== Segment start ==

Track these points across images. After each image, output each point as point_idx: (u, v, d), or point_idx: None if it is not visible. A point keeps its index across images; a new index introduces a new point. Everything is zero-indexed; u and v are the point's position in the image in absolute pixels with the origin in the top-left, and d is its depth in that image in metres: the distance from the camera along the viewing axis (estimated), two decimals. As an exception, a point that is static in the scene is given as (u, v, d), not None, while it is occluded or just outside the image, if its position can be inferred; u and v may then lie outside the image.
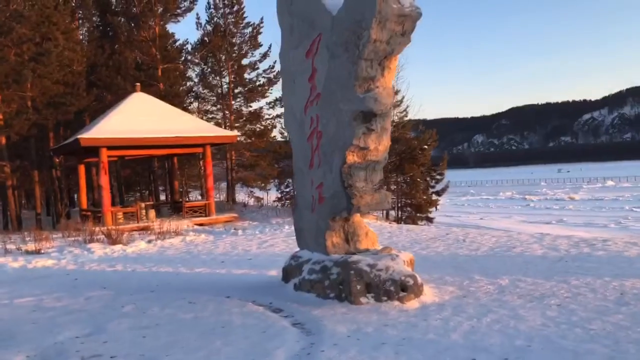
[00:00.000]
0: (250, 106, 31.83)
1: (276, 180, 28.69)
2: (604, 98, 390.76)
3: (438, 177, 24.13)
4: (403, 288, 6.85)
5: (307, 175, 7.84)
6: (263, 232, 16.68)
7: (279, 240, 14.28)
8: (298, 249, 12.63)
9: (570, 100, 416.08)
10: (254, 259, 11.51)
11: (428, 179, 23.50)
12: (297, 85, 7.91)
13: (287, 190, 27.45)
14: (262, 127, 31.18)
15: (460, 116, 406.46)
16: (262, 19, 31.27)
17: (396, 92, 21.24)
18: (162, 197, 31.96)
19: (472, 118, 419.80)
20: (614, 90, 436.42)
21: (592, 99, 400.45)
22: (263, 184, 30.64)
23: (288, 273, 8.07)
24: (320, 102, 7.38)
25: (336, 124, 7.12)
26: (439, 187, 24.14)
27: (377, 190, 7.25)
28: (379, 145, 7.11)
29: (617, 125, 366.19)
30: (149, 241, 14.84)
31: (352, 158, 7.00)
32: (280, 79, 8.69)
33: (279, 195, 27.78)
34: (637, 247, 10.11)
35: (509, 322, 5.66)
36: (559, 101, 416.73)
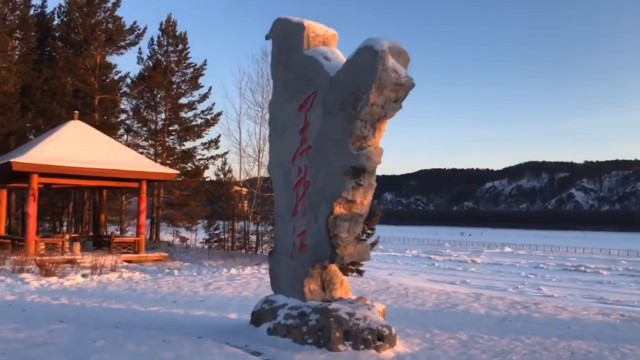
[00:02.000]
0: (184, 145, 31.57)
1: (205, 221, 28.31)
2: (505, 169, 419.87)
3: (369, 231, 24.96)
4: (379, 337, 7.20)
5: (289, 222, 8.12)
6: (201, 274, 16.45)
7: (223, 284, 14.19)
8: (247, 293, 12.73)
9: (475, 168, 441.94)
10: (206, 300, 11.42)
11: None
12: (287, 135, 8.28)
13: (217, 232, 27.16)
14: (194, 167, 30.90)
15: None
16: (205, 61, 31.56)
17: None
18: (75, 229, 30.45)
19: (384, 176, 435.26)
20: (514, 163, 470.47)
21: (494, 169, 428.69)
22: (190, 224, 30.10)
23: (260, 317, 8.17)
24: (311, 154, 7.78)
25: (326, 176, 7.53)
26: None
27: (360, 242, 7.68)
28: (364, 200, 7.59)
29: (515, 196, 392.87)
30: (84, 275, 14.24)
31: (339, 209, 7.40)
32: (268, 127, 9.00)
33: (207, 237, 27.38)
34: (567, 311, 11.13)
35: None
36: (465, 168, 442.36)
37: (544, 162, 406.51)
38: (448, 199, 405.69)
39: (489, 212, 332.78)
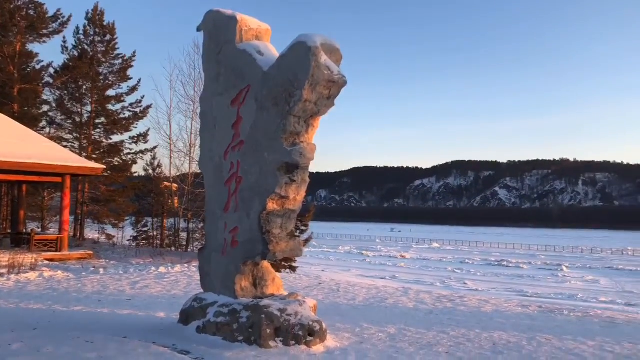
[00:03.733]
0: (111, 138, 30.38)
1: (133, 218, 27.40)
2: (433, 167, 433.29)
3: (303, 227, 24.97)
4: (310, 333, 7.24)
5: (221, 218, 7.99)
6: (128, 272, 15.91)
7: (151, 282, 13.79)
8: (176, 291, 12.44)
9: (405, 166, 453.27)
10: (133, 299, 11.05)
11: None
12: (219, 130, 8.14)
13: (145, 229, 26.35)
14: (121, 161, 29.81)
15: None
16: (134, 52, 30.51)
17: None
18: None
19: (318, 174, 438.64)
20: (442, 161, 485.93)
21: (424, 167, 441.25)
22: (117, 221, 29.03)
23: (189, 315, 8.01)
24: (244, 149, 7.69)
25: (259, 172, 7.47)
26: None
27: (292, 238, 7.67)
28: (297, 196, 7.59)
29: (443, 193, 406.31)
30: (0, 275, 13.41)
31: (272, 205, 7.36)
32: (200, 121, 8.79)
33: (135, 234, 26.51)
34: (490, 304, 11.61)
35: (413, 366, 6.32)
36: (396, 166, 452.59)
37: (470, 161, 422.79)
38: (380, 196, 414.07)
39: (418, 209, 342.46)
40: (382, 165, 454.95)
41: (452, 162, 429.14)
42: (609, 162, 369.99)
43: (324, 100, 7.24)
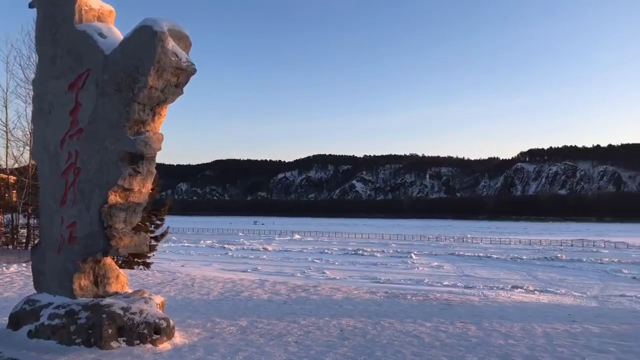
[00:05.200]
0: None
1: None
2: (296, 161, 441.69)
3: (158, 222, 24.03)
4: (156, 331, 6.94)
5: (57, 212, 7.35)
6: (-49, 275, 14.10)
7: (-20, 284, 12.37)
8: (9, 294, 11.28)
9: (268, 159, 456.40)
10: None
11: (147, 223, 23.17)
12: (54, 116, 7.46)
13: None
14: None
15: (167, 162, 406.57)
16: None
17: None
18: None
19: (179, 166, 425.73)
20: (304, 155, 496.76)
21: (286, 161, 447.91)
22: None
23: (20, 319, 7.27)
24: (83, 138, 7.13)
25: (100, 162, 6.98)
26: (158, 232, 24.00)
27: (137, 233, 7.28)
28: (143, 188, 7.21)
29: (305, 186, 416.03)
30: None
31: (114, 198, 6.92)
32: (33, 106, 7.99)
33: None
34: (341, 292, 12.06)
35: (259, 358, 6.33)
36: (259, 159, 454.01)
37: (330, 155, 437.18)
38: (243, 189, 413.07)
39: (280, 201, 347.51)
40: (245, 159, 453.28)
41: (314, 156, 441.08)
42: (452, 157, 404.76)
43: (172, 88, 6.95)
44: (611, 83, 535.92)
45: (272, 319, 8.69)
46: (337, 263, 42.47)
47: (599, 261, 45.99)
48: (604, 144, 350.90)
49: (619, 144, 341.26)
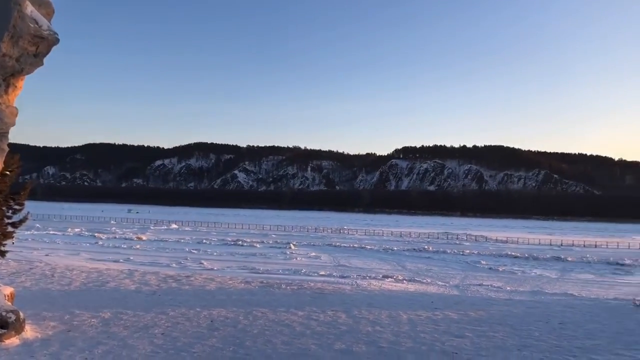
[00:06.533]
0: None
1: None
2: (175, 148, 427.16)
3: (17, 207, 21.81)
4: (3, 325, 6.28)
5: None
6: None
7: None
8: None
9: (146, 145, 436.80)
10: None
11: (4, 208, 20.93)
12: None
13: None
14: None
15: (32, 144, 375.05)
16: None
17: None
18: None
19: (45, 148, 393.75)
20: (184, 142, 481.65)
21: (165, 147, 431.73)
22: None
23: None
24: None
25: (-62, 137, 6.15)
26: (16, 218, 21.76)
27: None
28: (-9, 168, 6.47)
29: (184, 174, 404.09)
30: None
31: (-45, 178, 6.14)
32: None
33: None
34: (215, 282, 11.80)
35: (120, 352, 5.96)
36: (136, 144, 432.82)
37: (212, 144, 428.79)
38: (117, 175, 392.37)
39: (158, 189, 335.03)
40: (120, 143, 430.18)
41: (195, 143, 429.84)
42: (332, 151, 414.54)
43: (30, 57, 6.29)
44: (474, 89, 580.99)
45: (139, 310, 8.27)
46: (215, 254, 41.71)
47: (461, 253, 49.54)
48: (469, 145, 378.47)
49: (482, 145, 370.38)
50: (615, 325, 8.00)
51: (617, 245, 67.92)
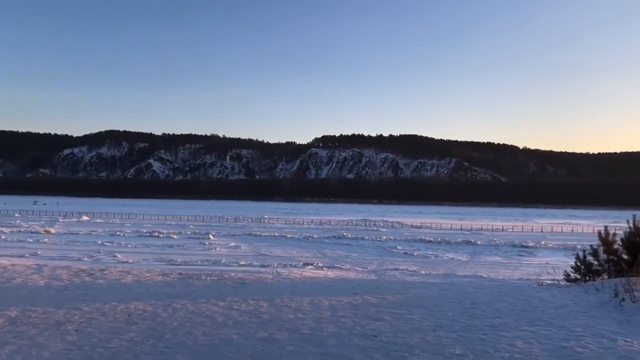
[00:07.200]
0: None
1: None
2: (85, 136, 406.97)
3: None
4: None
5: None
6: None
7: None
8: None
9: (53, 133, 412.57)
10: None
11: None
12: None
13: None
14: None
15: None
16: None
17: None
18: None
19: None
20: (95, 130, 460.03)
21: (74, 135, 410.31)
22: None
23: None
24: None
25: None
26: None
27: None
28: None
29: (95, 164, 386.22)
30: None
31: None
32: None
33: None
34: (131, 275, 11.42)
35: (30, 351, 5.66)
36: (41, 132, 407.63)
37: (125, 132, 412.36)
38: (21, 165, 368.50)
39: (67, 179, 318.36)
40: (24, 131, 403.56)
41: (106, 131, 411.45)
42: (252, 140, 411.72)
43: None
44: (391, 80, 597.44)
45: (50, 307, 7.86)
46: (130, 246, 40.30)
47: (378, 239, 50.96)
48: (386, 134, 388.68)
49: (398, 135, 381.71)
50: (520, 304, 8.57)
51: (522, 229, 72.52)
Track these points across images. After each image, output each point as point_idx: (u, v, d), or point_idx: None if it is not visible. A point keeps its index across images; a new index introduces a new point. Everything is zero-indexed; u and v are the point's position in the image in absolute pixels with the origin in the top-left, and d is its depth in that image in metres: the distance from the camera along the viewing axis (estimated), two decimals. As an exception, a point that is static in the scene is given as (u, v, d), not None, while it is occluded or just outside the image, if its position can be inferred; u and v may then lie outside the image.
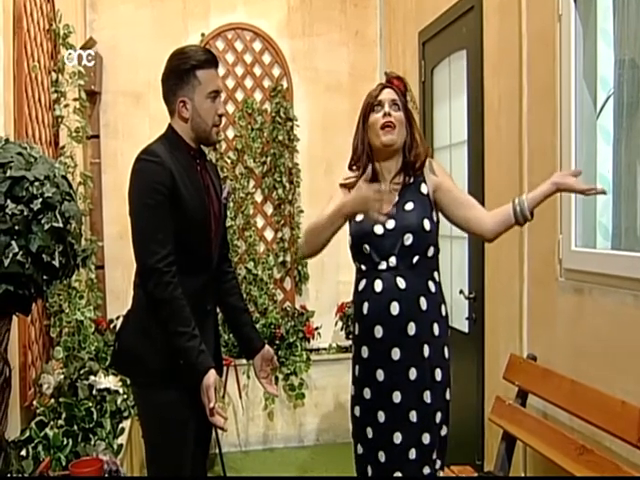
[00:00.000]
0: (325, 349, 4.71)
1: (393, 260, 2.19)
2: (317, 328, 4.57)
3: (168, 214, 2.04)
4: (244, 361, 4.38)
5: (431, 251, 2.24)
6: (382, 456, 2.17)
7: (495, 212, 2.25)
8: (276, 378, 4.47)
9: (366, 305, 2.21)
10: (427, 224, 2.22)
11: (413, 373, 2.15)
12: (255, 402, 4.50)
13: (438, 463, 2.20)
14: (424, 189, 2.27)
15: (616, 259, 2.26)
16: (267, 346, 2.36)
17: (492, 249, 3.12)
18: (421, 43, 4.02)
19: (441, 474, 2.23)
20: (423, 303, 2.18)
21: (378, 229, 2.21)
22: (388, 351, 2.17)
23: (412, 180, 2.27)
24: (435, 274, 2.26)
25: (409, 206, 2.23)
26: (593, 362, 2.34)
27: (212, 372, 2.03)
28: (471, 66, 3.35)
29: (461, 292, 3.34)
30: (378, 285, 2.19)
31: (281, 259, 4.71)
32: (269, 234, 4.76)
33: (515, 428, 2.60)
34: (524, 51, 2.80)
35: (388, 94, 2.26)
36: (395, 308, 2.16)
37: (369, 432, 2.21)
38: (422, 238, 2.20)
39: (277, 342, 4.45)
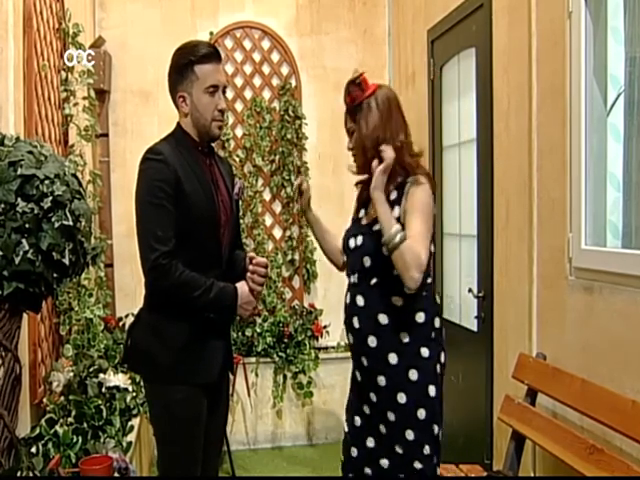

== Segment end ==

WHAT THE TASK ASKS ▸ Would you repeat the material above exactly, line for line, from its first line to the line with "30: (149, 241, 14.84)", including both and skipping every picture?

TASK ANSWER ▸
Track these points across images. After each image, output each point as point_idx: (u, v, d), or point_idx: None if it is not visible. A point keeps its index across images; a new index introduces a new point. Everything is zero-indexed; u and v are the point's position in the image in absolute pixels with the origin in the top-left, and d is its depth in that image in metres: the distance from the camera along the viewing axis (estimated), two decimals. As an exception, a point that is static in the scene is given as (u, v, d), not None, while it is occluded or just outside the image, if its position can be inferred; u and v may then lie outside the image.
[00:00.000]
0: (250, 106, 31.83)
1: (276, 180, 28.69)
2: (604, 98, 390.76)
3: (438, 177, 24.13)
4: (403, 288, 6.85)
5: (307, 175, 7.84)
6: (263, 232, 16.68)
7: (279, 240, 14.28)
8: (298, 249, 12.63)
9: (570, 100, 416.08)
10: (254, 259, 11.51)
11: (428, 179, 23.50)
12: (297, 85, 7.91)
13: (287, 190, 27.45)
14: (262, 127, 31.18)
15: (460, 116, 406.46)
16: (262, 19, 31.27)
17: (396, 92, 21.24)
18: (162, 197, 31.96)
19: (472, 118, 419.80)
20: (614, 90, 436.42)
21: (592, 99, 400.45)
22: (263, 184, 30.64)
23: (288, 273, 8.07)
24: (320, 102, 7.38)
25: (336, 124, 7.12)
26: (439, 187, 24.14)
27: (377, 190, 7.25)
28: (379, 145, 7.11)
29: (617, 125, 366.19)
30: (149, 241, 14.84)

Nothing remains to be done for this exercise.